Seeing the world how it ‘really is’ is one of the fundamental aims of any research. Physicists study how matter really exists, biologists how organisms really exist, and sociologists how societies really exist. Studying people and societies is uniquely challenging as any researcher-observer is also part of a society and so must share some (un)conscious assumptions with the society being studied, and so it’s impossible to be as objective about human societies as it is about something further from the self, like cells. Obviously it’s hard to be fully cognisant of the context that we live in.

Notwithstanding the difficulties of being objective, many researchers have had a go at describing societies how they ‘really are’. From Marx’s capitalism, through Simmel’s social structuring and Bourdieu’s cultural capital, social scientists have tried to explain what we do, and why we do it. In the pursuit of objectively understanding human interactions, social scientists have conducted some seriously unethical experiments over the years (see The Top 10 Evil Human Experiments). Thankfully this has resulted in rigorous ethical guidelines that researchers must consider as part of any research. Now, for researchers in my generation, participant sensitivity is a given.
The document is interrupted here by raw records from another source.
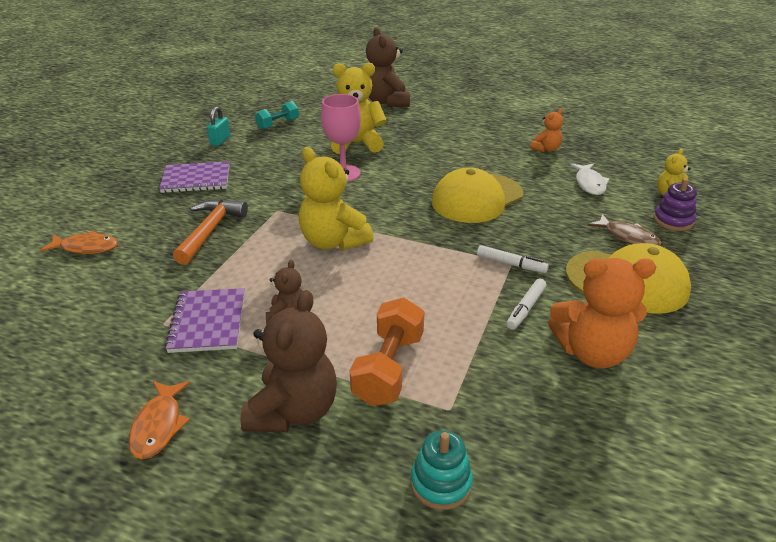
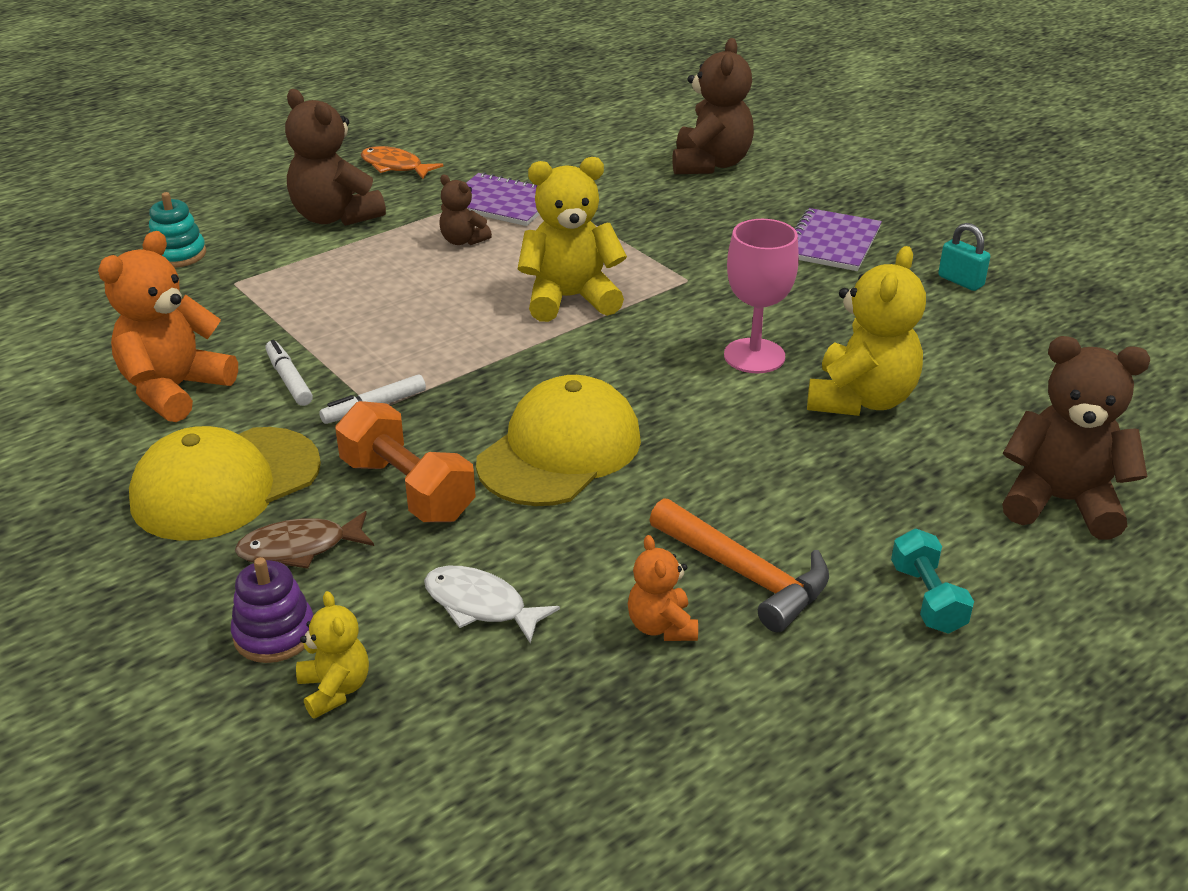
camera: 120 degrees right, 0 degrees up
(86, 247) = (710, 164): orange fish -> brown teddy bear
(210, 230) = (679, 230): orange hammer -> orange hammer (746, 575)
(278, 124) = (1002, 344): turquoise dumbbell -> turquoise dumbbell (927, 598)
(389, 368) = (321, 270): orange dumbbell -> orange dumbbell (407, 489)
(477, 198) = (560, 450): yellow cap -> yellow cap turned 45 degrees clockwise

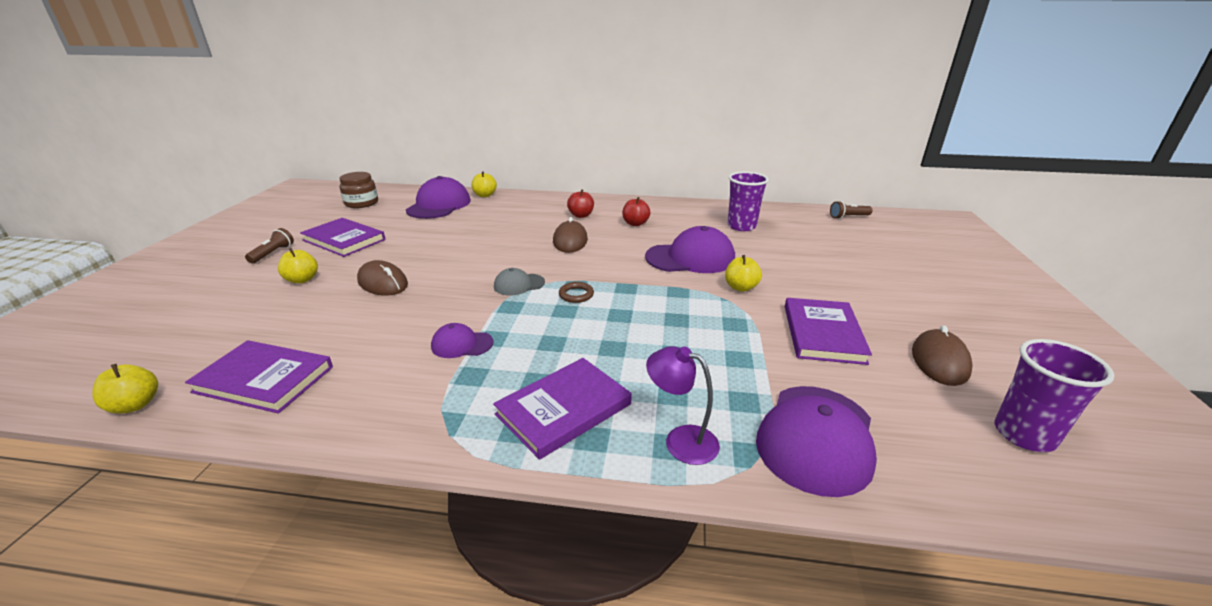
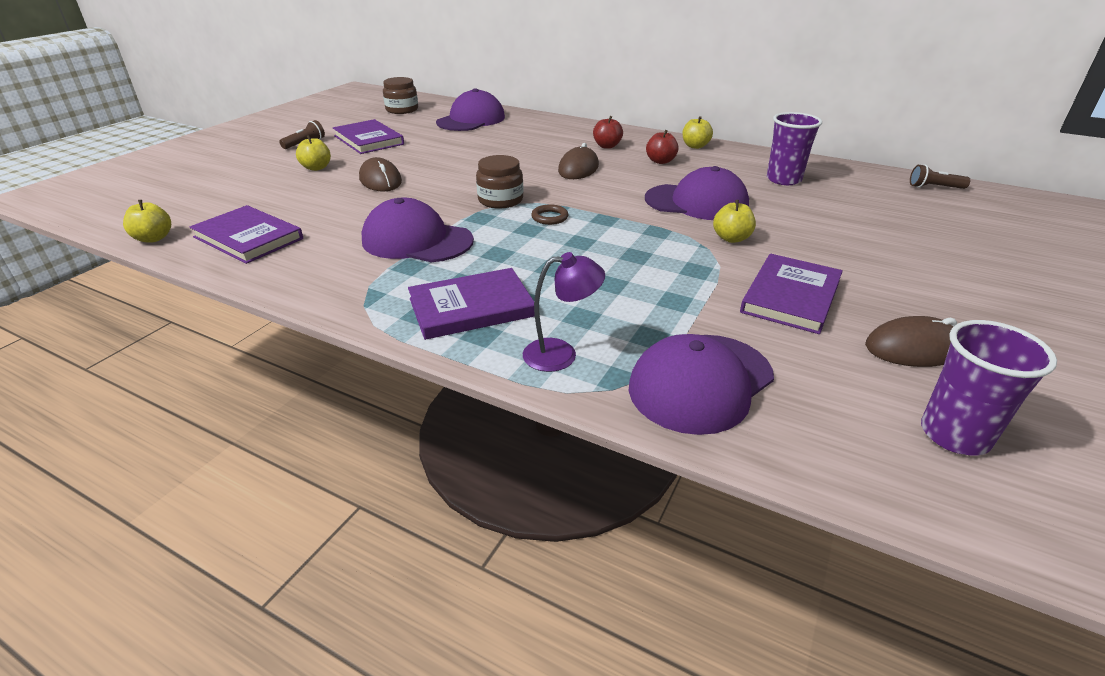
camera: 20 degrees right, 5 degrees up
(462, 344) = (417, 240): purple cap -> purple cap, size x1.93
(485, 195) = (521, 115): yellow apple -> yellow apple (695, 146)
(519, 284) = (500, 200): grey cap -> brown jar
(681, 440) = (561, 354): purple lamp -> purple lamp turned 120 degrees clockwise
(939, 361) = (914, 348): brown mouse -> brown mouse turned 45 degrees clockwise

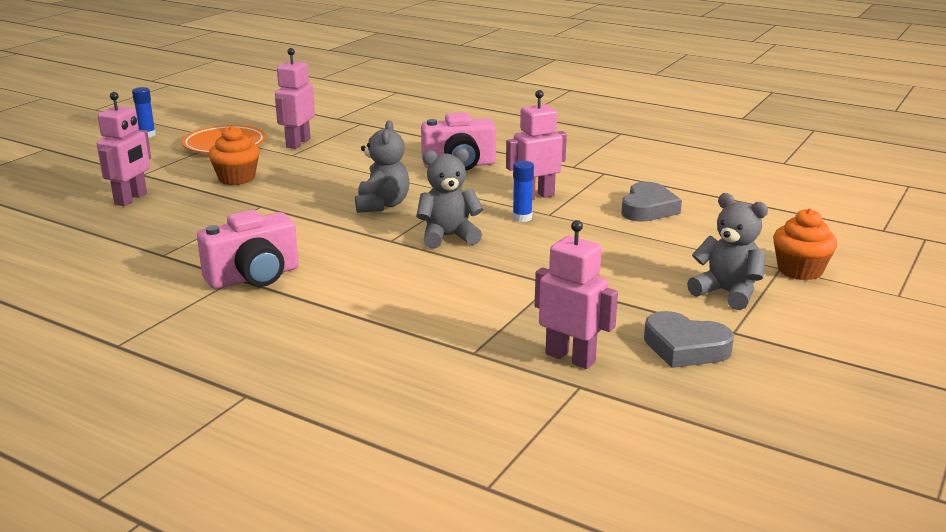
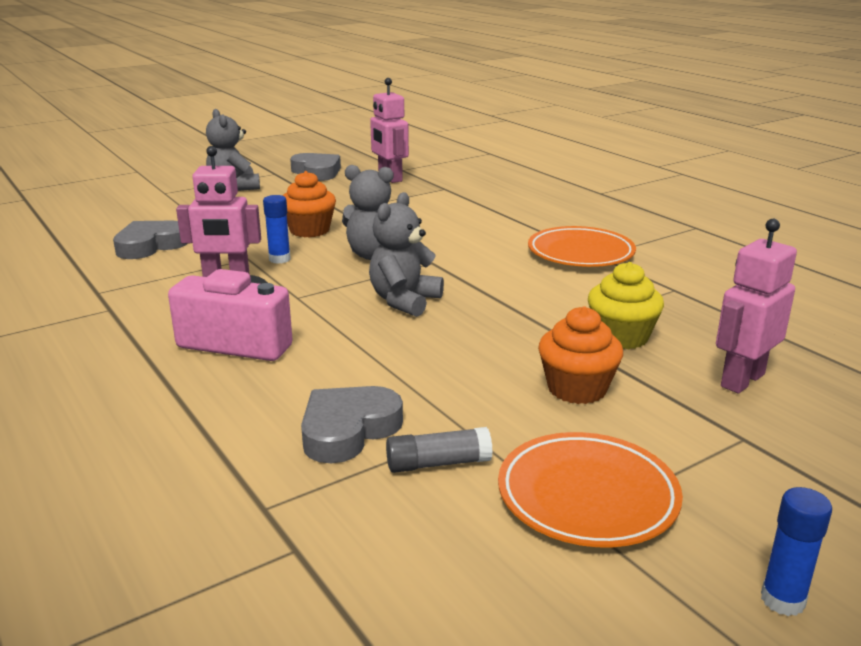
camera: 155 degrees left, 0 degrees up
(210, 209) = (621, 337): none -> yellow cupcake
(254, 277) = (580, 253): pink camera -> orange plate
(298, 143) = (438, 463): pink robot -> grey glue stick
(350, 145) = (348, 430): none -> grey heart
(800, 270) = (157, 189): orange cupcake -> orange cupcake (309, 230)

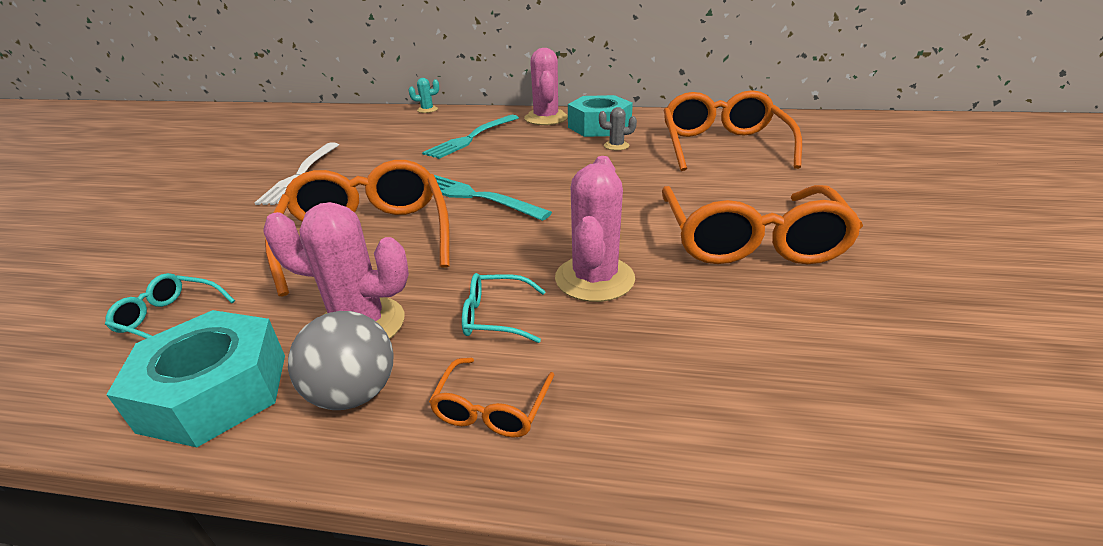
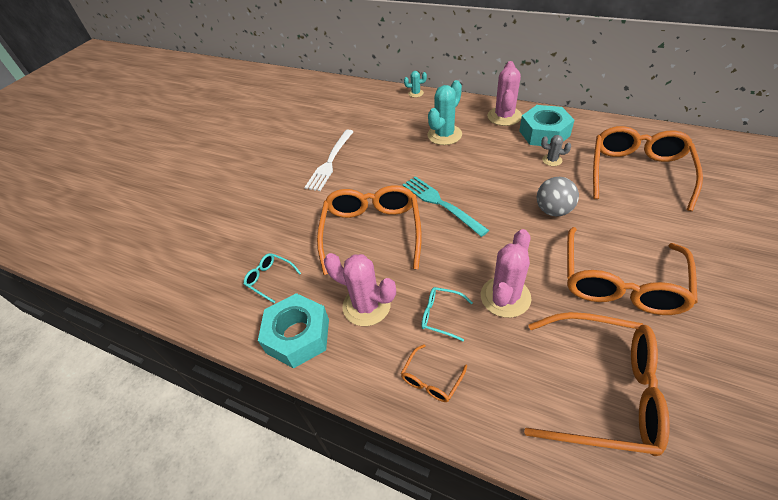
camera: 20 degrees right, 15 degrees up
(354, 393) = (363, 353): grey ball -> grey ball (553, 210)
(471, 138) = (444, 135): turquoise fork -> turquoise cactus
(783, 364) = (602, 390): none -> orange glasses

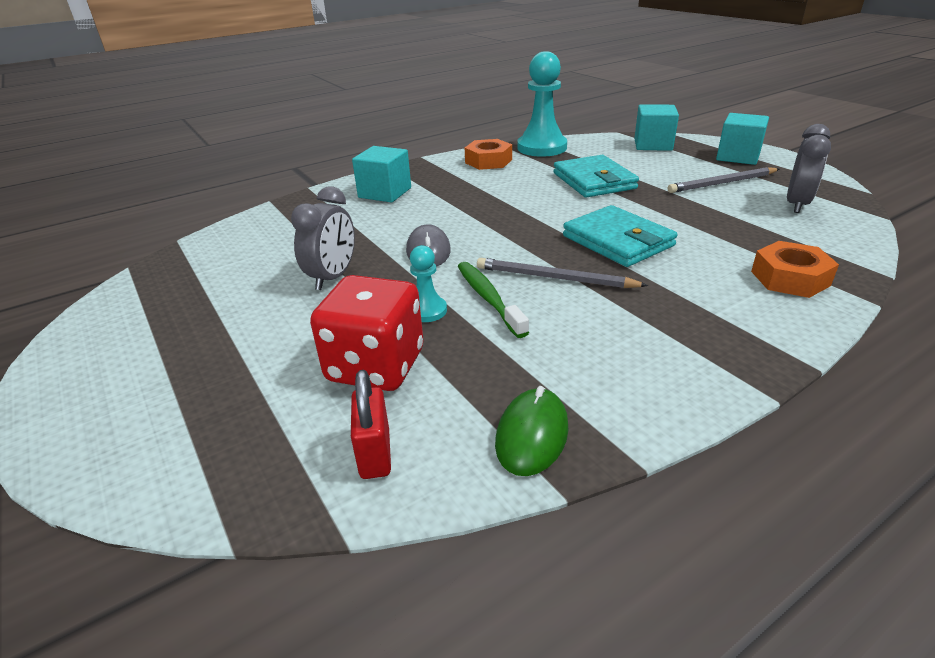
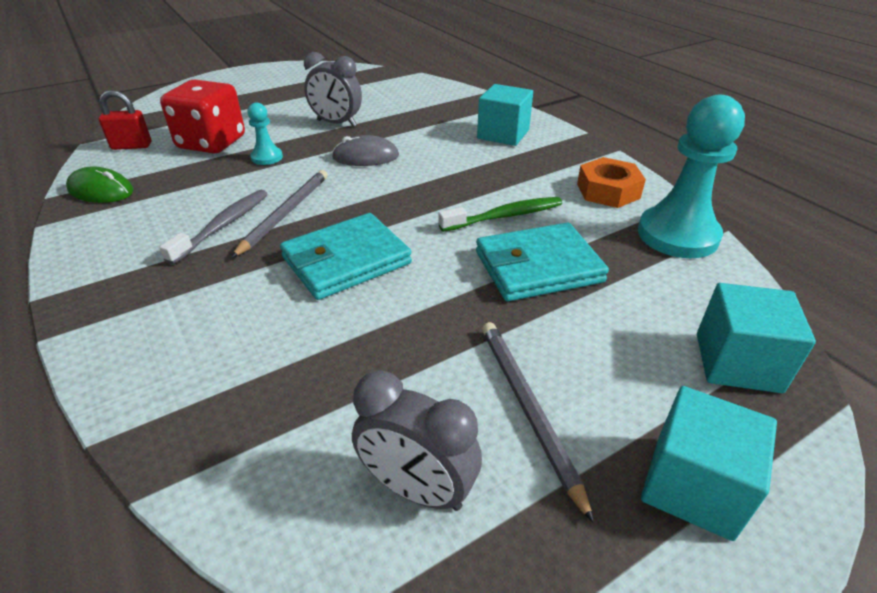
camera: 90 degrees right, 5 degrees up
(488, 298) = (269, 181): green toothbrush -> green toothbrush (505, 216)
(588, 309) = (223, 226): none -> grey toothbrush
(790, 278) = (192, 379): orange nut -> none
So – I was doing some (ethics approved) research last weekend, working alongside an oral historian, who collects in-depth stories from people to understand how they see the world. I was struck by his sense of solidarity with his ‘informants’, his natural empathy was a boon for eliciting interesting thoughts from our participants. Chatting to him over a knock-off beer I was impressed by his generous world-view and his allowance of everyday agency; he sees people as meaningfully controlling their own lives. This was thrown into stark contrast this week reading Distinction. Bourdieu’s 1984 tome uses both large cultural surveys and interviews to make inferences about the French class system. Bourdieu is disparaging about people’s ability to make choices out of the context that they are socialised in, and is often candidly disdainful of his informants, but he is one of the most widely cited contemporary sociologists. This has made me think about how closely researchers work with people, and how empathy can make us assign more agency than is observable. Perhaps the unsympathetic lens is more objective?

I went back to read Nobody was Dirty and my last sentence is “Credit should be given to individuals’ ability to embrace awareness and reflexivity in the reproduction of consumption practices.” I am now wondering if I only said this because I like my participants and want them(us) to have consciousness of their(our) own actions.

Is there a way to see the world how it really is while still being human?